▶ **YOUR GOAL**
An exact copy of the data is required. No picture may appear in it.

Segment Start: AVAILABLE RECORDS

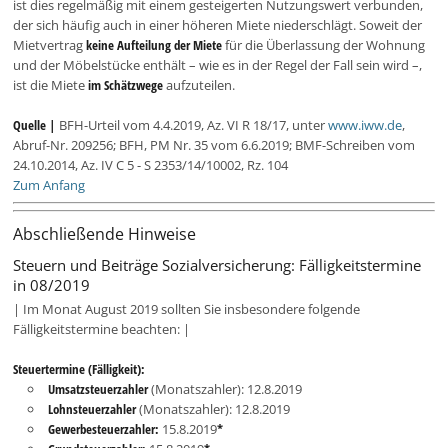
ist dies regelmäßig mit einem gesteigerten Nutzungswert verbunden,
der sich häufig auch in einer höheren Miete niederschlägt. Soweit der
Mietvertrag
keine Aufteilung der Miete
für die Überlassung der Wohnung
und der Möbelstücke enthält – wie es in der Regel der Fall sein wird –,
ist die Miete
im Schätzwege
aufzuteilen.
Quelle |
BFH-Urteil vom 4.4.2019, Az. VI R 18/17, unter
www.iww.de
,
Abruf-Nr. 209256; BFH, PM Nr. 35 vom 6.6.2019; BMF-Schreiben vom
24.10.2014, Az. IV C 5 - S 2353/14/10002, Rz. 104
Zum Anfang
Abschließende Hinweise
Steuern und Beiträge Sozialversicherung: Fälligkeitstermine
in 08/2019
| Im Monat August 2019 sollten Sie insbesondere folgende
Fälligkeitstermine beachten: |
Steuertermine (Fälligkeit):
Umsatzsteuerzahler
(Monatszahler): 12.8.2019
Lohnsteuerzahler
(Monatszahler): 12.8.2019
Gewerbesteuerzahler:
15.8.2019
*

Segment End: AVAILABLE RECORDS

▶ **ANSWER SECTION**
ist dies regelmäßig mit einem gesteigerten Nutzungswert verbunden,
der sich häufig auch in einer höheren Miete niederschlägt. Soweit der
Mietvertrag
keine Aufteilung der Miete
für die Überlassung der Wohnung
und der Möbelstücke enthält – wie es in der Regel der Fall sein wird –,
ist die Miete
im Schätzwege
aufzuteilen.
Quelle |
BFH-Urteil vom 4.4.2019, Az. VI R 18/17, unter
www.iww.de
,
Abruf-Nr. 209256; BFH, PM Nr. 35 vom 6.6.2019; BMF-Schreiben vom
24.10.2014, Az. IV C 5 - S 2353/14/10002, Rz. 104
Zum Anfang
Abschließende Hinweise
Steuern und Beiträge Sozialversicherung: Fälligkeitstermine
in 08/2019
| Im Monat August 2019 sollten Sie insbesondere folgende
Fälligkeitstermine beachten: |
Steuertermine (Fälligkeit):
Umsatzsteuerzahler
(Monatszahler): 12.8.2019
Lohnsteuerzahler
(Monatszahler): 12.8.2019
Gewerbesteuerzahler:
15.8.2019
*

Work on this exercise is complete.